Real-time monitoring of data streams using machine learning techniques for optimizing decision making
Παρακολούθηση ροών δεδομένων σε πραγματικό χρόνο με τη χρήση τεχνικών μηχανικής μάθησης για τη βελτιστοποίηση της λήψης αποφάσεων

Doctoral Thesis
Author
Skarlatos, Kyriakos
Σκαρλάτος, Κυριάκος
Date
2026-03View/ Open
Keywords
Machine learning ; Data streams ; Real time monitoring ; Cluster validity indices ; Artificial Intelligence ; Statistics ; Multivariate statistical process monitoring ; Control charts ; Quality control ; Clustering ; Maritime ; Forecasting ; Classification ; Meteorology ; Big data ; Curse of dimensionalityAbstract
The growth of big data is primarily driven by the increasing digitization of information
and the widespread use of data-collecting devices. As technological advancements
continue, the volume, variety, and velocity of data generation expand, giving rise to big
data analytics aimed at extracting valuable insights from vast datasets. The growing
volume of data presents both opportunities and significant challenges. In the realm
of Statistical Process Monitoring (SPM), the analysis of high-dimensional data often
leads to the “curse of dimensionality”, where data sparsity hinders the detection of
meaningful patterns and anomalies. Additionally, monitoring complex relationships
among multiple variables requires more advanced methods than traditional univariate
approaches.
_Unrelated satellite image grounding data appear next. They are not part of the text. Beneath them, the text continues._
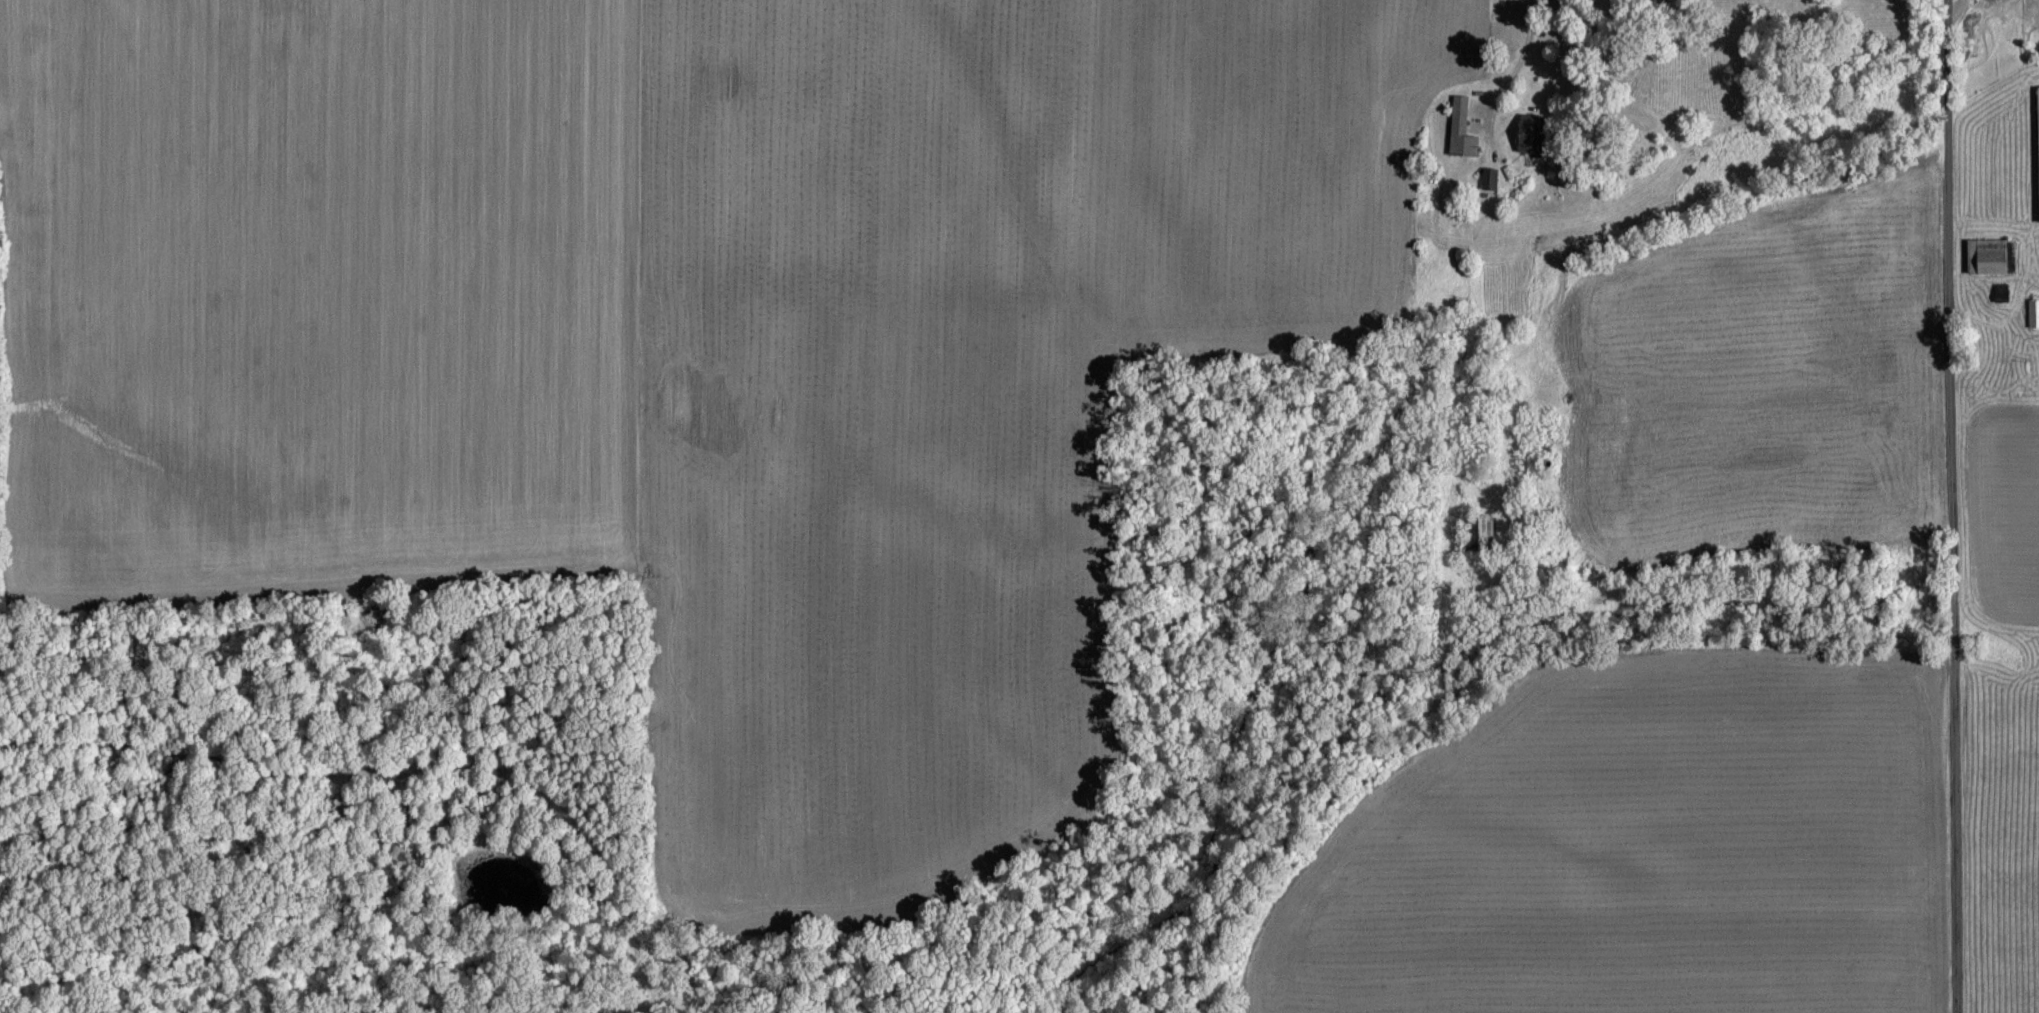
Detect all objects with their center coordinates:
road: (1529, 50)
building: (2038, 93)
building: (1462, 131)
building: (1533, 136)
building: (1489, 180)
building: (1987, 258)
building: (2033, 315)
road: (1955, 506)

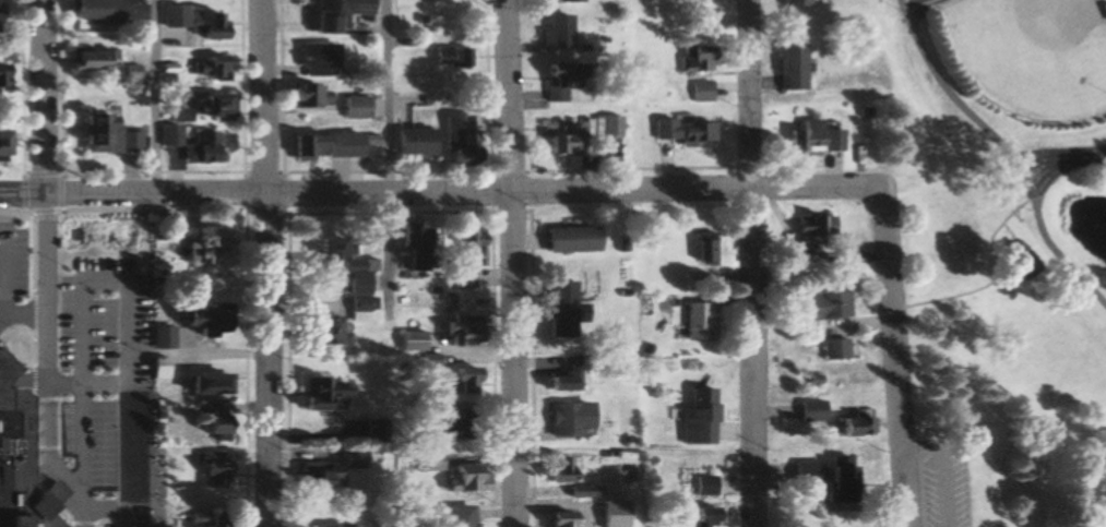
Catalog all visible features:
building: (569, 1)
building: (91, 10)
building: (333, 15)
building: (171, 16)
building: (203, 25)
building: (553, 32)
park: (1029, 55)
building: (449, 57)
building: (313, 58)
building: (694, 59)
building: (80, 60)
building: (787, 65)
building: (206, 67)
building: (125, 71)
building: (1, 75)
building: (558, 82)
building: (699, 92)
building: (305, 96)
road: (153, 99)
building: (214, 106)
building: (353, 108)
building: (176, 115)
building: (682, 132)
building: (166, 136)
building: (576, 136)
building: (101, 137)
building: (811, 138)
building: (453, 139)
building: (0, 143)
building: (408, 143)
building: (322, 147)
building: (199, 149)
road: (387, 166)
road: (580, 190)
road: (134, 199)
building: (812, 225)
building: (565, 239)
building: (92, 242)
building: (197, 244)
building: (413, 247)
building: (700, 248)
building: (136, 253)
park: (1005, 254)
building: (465, 257)
building: (1014, 261)
road: (48, 263)
road: (269, 263)
road: (512, 263)
road: (752, 263)
building: (339, 264)
building: (691, 281)
building: (824, 305)
building: (555, 307)
building: (359, 314)
building: (202, 317)
building: (694, 320)
building: (87, 321)
building: (460, 329)
building: (314, 330)
building: (149, 337)
building: (407, 340)
building: (834, 349)
building: (424, 364)
building: (158, 368)
building: (4, 369)
road: (896, 370)
building: (96, 373)
building: (460, 379)
building: (559, 379)
building: (203, 382)
building: (314, 391)
building: (697, 411)
building: (809, 411)
building: (7, 417)
building: (565, 419)
building: (213, 421)
building: (848, 425)
building: (435, 426)
building: (108, 427)
building: (353, 458)
building: (427, 462)
building: (106, 467)
building: (211, 468)
building: (561, 469)
building: (803, 474)
building: (319, 476)
building: (834, 478)
building: (469, 479)
parking lot: (932, 484)
building: (703, 485)
building: (8, 492)
building: (125, 503)
building: (610, 513)
building: (158, 515)
building: (459, 515)
building: (699, 517)
building: (212, 518)
building: (556, 519)
building: (337, 525)

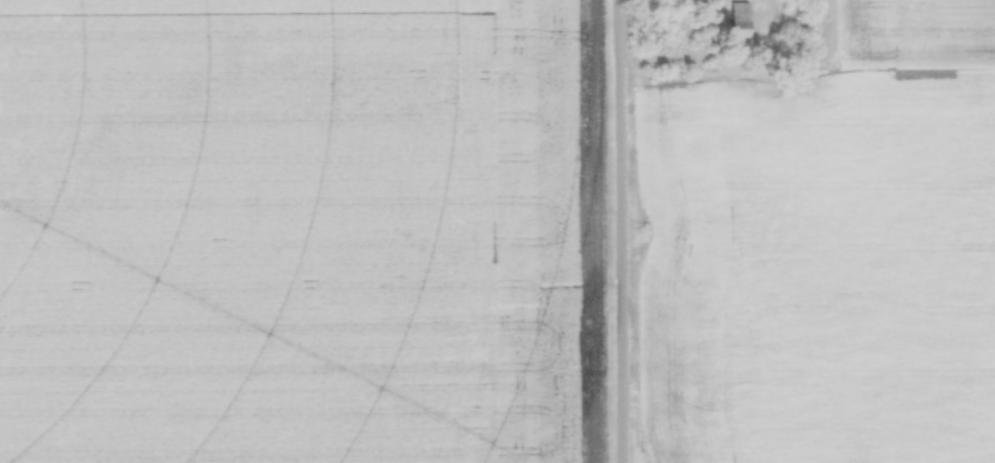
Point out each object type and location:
building: (740, 17)
road: (631, 231)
Multivariate Statistical Process Monitoring (MSPM) addresses this need
by employing tools such as multivariate control charts, notably the Hotelling’s T2 chart,
to capture the joint behavior of correlated quality variables. However, implementing
these control charts in real-time, high-dimensional settings is particularly difficult
due to the computational demands and the need for rapid decision-making when
processing large streams of data. A potential solution is to combine traditional MSPM
techniques with modern machine learning approaches; even so, this integration poses
challenges related to model interpretability, feature selection, and result integration.
In this study, a modern and robust method inspired by cluster validity indexing
techniques is presented. This method is compared to the traditional multivariate
control charts based on the Hotelling T2 statistic, as well as to other metrics from
the cluster analysis framework, such as the Dunn, Silhouette, Calinski-Harabasz, and
Davies-Bouldin indices. Extensive simulation studies demonstrate that the proposed
method outperforms existing approaches, particularly in scenarios such as mean drifting
and density-related changes, involving data streams with correlated features. At the
conclusion, various real-world application scenarios utilizing statistical and machine
learning techniques are presented. Ranging from simulations to practical applications,
this dissertation seeks to bridge the concepts of statistics and machine learning, with
the latter inheriting tools and methodologies from the former.